There are two camps in northeastern Syria, al-Hol and Roj, which hold thousands of alleged ISIL fighters and their family members. The camps are run by the Kurdish-led Syrian Democratic Forces (SDF).

Fidan’s remarks came during a news conference with his Belgian counterpart, Bernard Quintin, in Ankara on Thursday.

Turkey has been in close contact with the new rulers of Syria, an alliance of rebel groups led by Hayat Tahrir al-Sham (HTS), which ousted Assad on December 8 following an 11-day-rebel offensive.

Fidan said the new government in Syria should take over all the camps in which suspected ISIL militants and their family members are imprisoned and that the government in Ankara could help with this. In addition he said the imprisoned ISIL supporters should be taken back by their home countries.

Turkish Defense Minister Yaşar Güler also said in mid-December that his government had proposed that the United States work jointly with Turkey against ISIL with three commando brigades Turkey would deploy to Syria, firstly to fight ISIL throughout the country and secondly to guard ISIL prison camps in return for the end of the US alliance with Kurdish militant groups in the region. Güler, who as army chief commanded Turkey’s military operations in Syria in 2019 and 2020, said Washington had rejected both offers.

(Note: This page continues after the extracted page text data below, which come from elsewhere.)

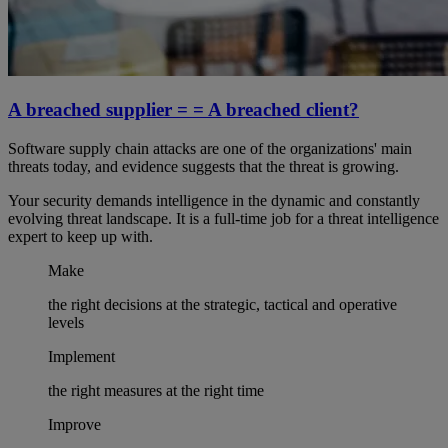
A breached supplier = = A breached client?
Software supply chain attacks are one of the organizations' main
threats today, and evidence suggests that the threat is growing.
Your security demands intelligence in the dynamic and constantly
evolving threat landscape. It is a full-time job for a threat intelligence
expert to keep up with.
Make
the right decisions at the strategic, tactical and operative
levels
Implement
the right measures at the right time
Improve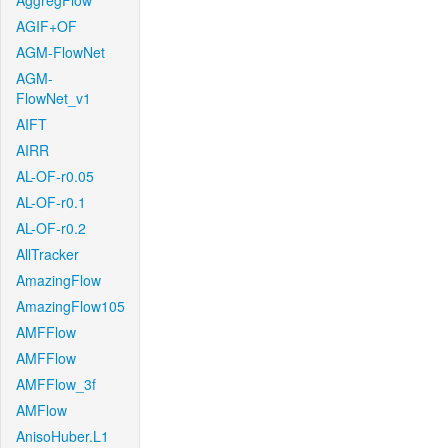
AggregFlow
AGIF+OF
AGM-FlowNet
AGM-
FlowNet_v1
AIFT
AIRR
AL-OF-r0.05
AL-OF-r0.1
AL-OF-r0.2
AllTracker
AmazingFlow
AmazingFlow105
AMFFlow
AMFFlow
AMFFlow_3f
AMFlow
AnisoHuber.L1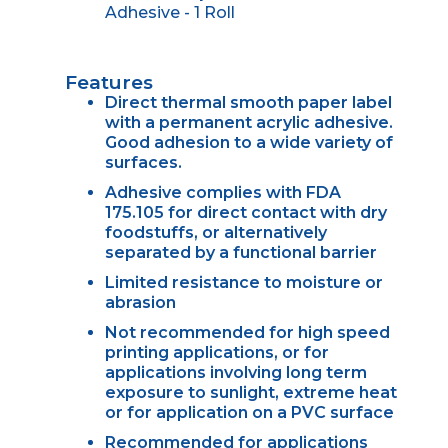
Adhesive - 1 Roll
Features
Direct thermal smooth paper label
with a permanent acrylic adhesive.
Good adhesion to a wide variety of
surfaces.
Adhesive complies with FDA
175.105 for direct contact with dry
foodstuffs, or alternatively
separated by a functional barrier
Limited resistance to moisture or
abrasion
Not recommended for high speed
printing applications, or for
applications involving long term
exposure to sunlight, extreme heat
or for application on a PVC surface
Recommended for applications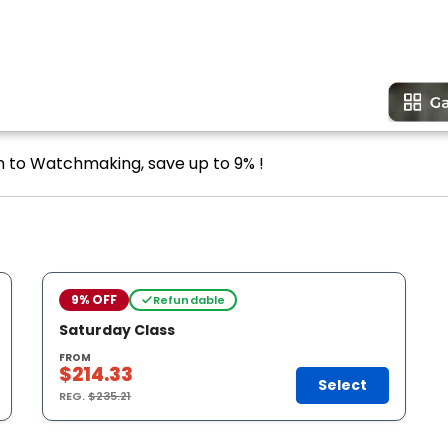
on to Watchmaking, save up to 9% !
9% OFF
Refundable
Saturday Class
FROM
$214.33
Select
REG.
$235.21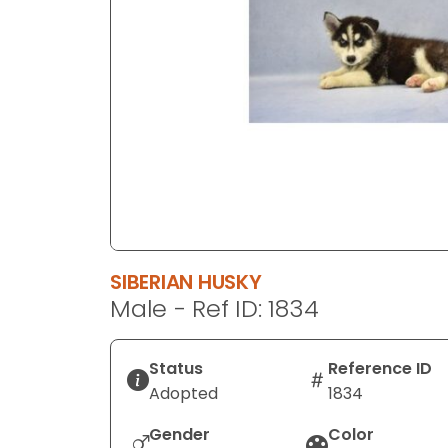
disabilities
who
are
using
a
screen
reader;
Press
Control-
F10
to
SIBERIAN HUSKY
open
Male - Ref ID: 1834
an
accessibility
menu.
Status
Reference ID
Adopted
1834
Gender
Color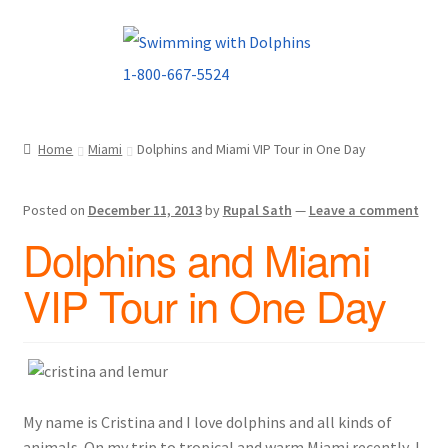
Skip
Skip
to
to
navigation
content
Home
Miami
Dolphins and Miami VIP Tour in One Day
Posted on
December 11, 2013
by
Rupal Sath
—
Leave a comment
Dolphins and Miami
VIP Tour in One Day
My name is Cristina and I love dolphins and all kinds of
animals. On my trip to tropical and warm Miami recently, I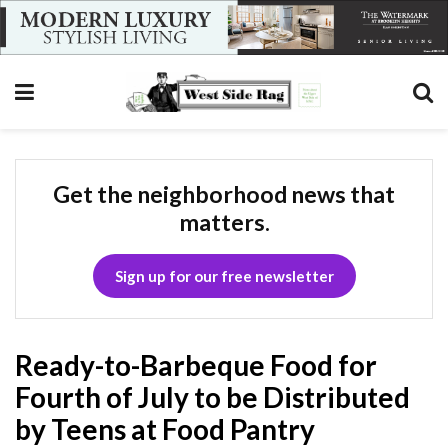
Get the neighborhood news that
matters.
Sign up for our free newsletter
Ready-to-Barbeque Food for
Fourth of July to be Distributed
by Teens at Food Pantry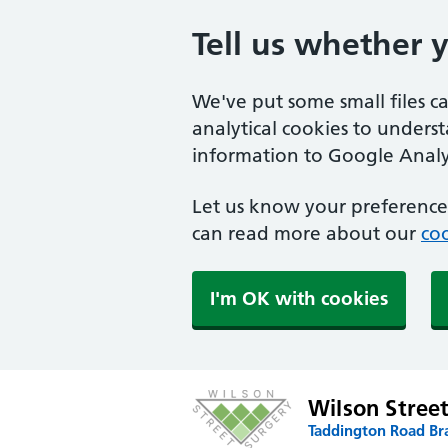
Tell us whether 
We've put some small files c
analytical cookies to unders
information to Google Analyt
Let us know your preference.
can read more about our
coo
I'm OK with cookies
Wilson Stree
Taddington Road Br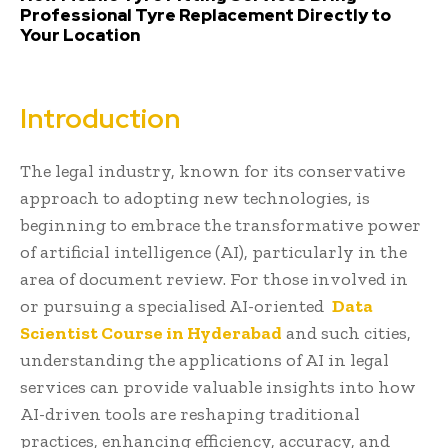
Professional Tyre Replacement Directly to
Your Location
Introduction
The legal industry, known for its conservative
approach to adopting new technologies, is
beginning to embrace the transformative power
of artificial intelligence (AI), particularly in the
area of document review. For those involved in
or pursuing a specialised AI-oriented
Data
Scientist Course in Hyderabad
and such cities,
understanding the applications of AI in legal
services can provide valuable insights into how
AI-driven tools are reshaping traditional
practices, enhancing efficiency, accuracy, and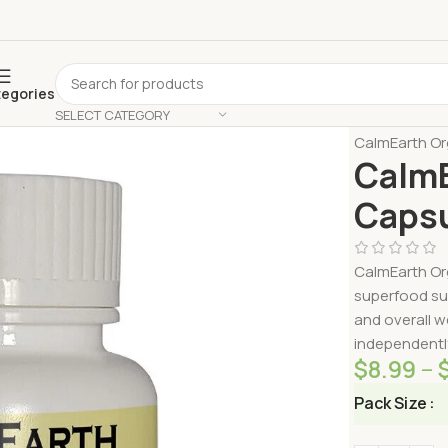
tegories
SELECT CATEGORY
Home
Shop 
CalmEarth Or
CalmE
Capsu
CalmEarth Or
superfood su
and overall w
independently
$
8.99
–
Pack Size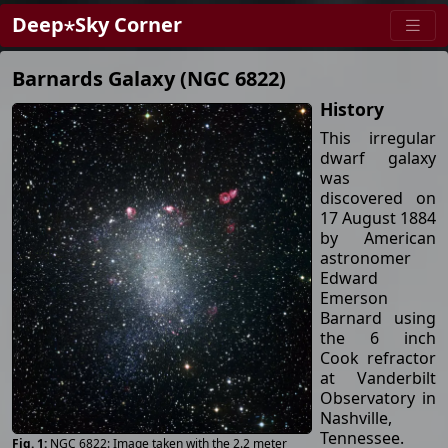
Deep⋆Sky Corner
Barnards Galaxy (NGC 6822)
History
This irregular
dwarf galaxy
was
discovered on
17 August 1884
by American
astronomer
Edward
Emerson
Barnard using
the 6 inch
Cook refractor
at Vanderbilt
Observatory in
Nashville,
Tennessee.
NGC 6822: Image taken with the 2.2 meter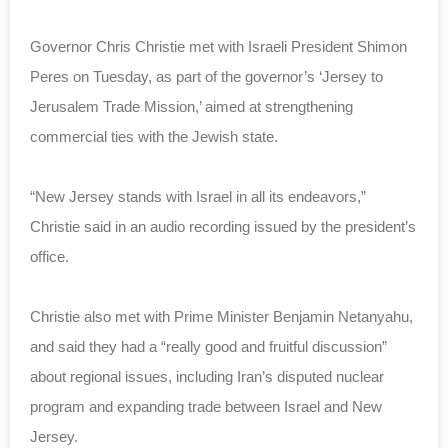
Governor Chris Christie met with Israeli President Shimon
Peres on Tuesday, as part of the governor’s ‘Jersey to
Jerusalem Trade Mission,’ aimed at strengthening
commercial ties with the Jewish state.
“New Jersey stands with Israel in all its endeavors,”
Christie said in an audio recording issued by the president’s
office.
Christie also met with Prime Minister Benjamin Netanyahu,
and said they had a “really good and fruitful discussion”
about regional issues, including Iran’s disputed nuclear
program and expanding trade between Israel and New
Jersey.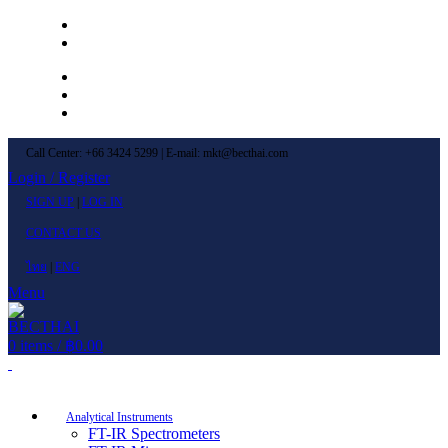
Left Menu 1
Left Menu 2
Newsletter
Contact Us
FAQs
Call Center: +66 3424 5299 | E-mail: mkt@becthai.com
Login / Register
SIGN UP
|
LOG IN
CONTACT US
ไทย
|
ENG
Menu
0
items
/
฿
0.00
Browse Categories
Analytical Instruments
FT-IR Spectrometers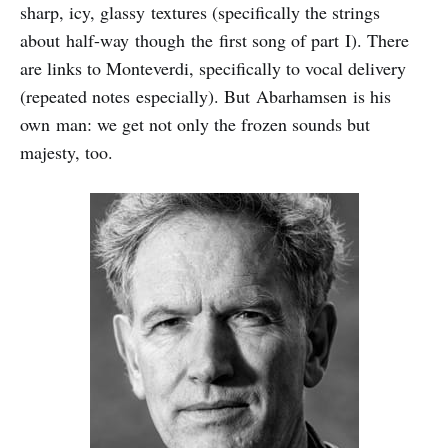
sharp, icy, glassy textures (specifically the strings
about half-way though the first song of part I). There
are links to Monteverdi, specifically to vocal delivery
(repeated notes especially). But Abarhamsen is his
own man: we get not only the frozen sounds but
majesty, too.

He also accused the US of collaborating with Kurdish militant groups in Syria under the pretext of fighting ISIL.

Ankara views the SDF as linked to the outlawed Kurdistan Workers’ Party (PKK), a group designated as a terrorist organization by both Turkey and the US.

The SDF is a key US ally in combating ISIL and is backed by the US with weapons and training.

The ISIL camps in Syria are described as open-air detention centers whose populations skyrocketed after the defeat of ISIL in 2019. Human rights organizations have long been criticizing the inhumane conditions in the overcrowded camps.

According to a report from Amnesty International, 47,000 people were being held in two camps, al-Hol and Roj, as of December 2023.

The Global Coalition — a group of 87 member states working to defeat ISIL — said in November there were 39,904 people in al-Hol, the population of which has been declining, the coalition said, because of increased repatriations.

Yet many countries, particularly in the West, are refusing to take back their citizens out of security concerns due to their alleged ISIL links.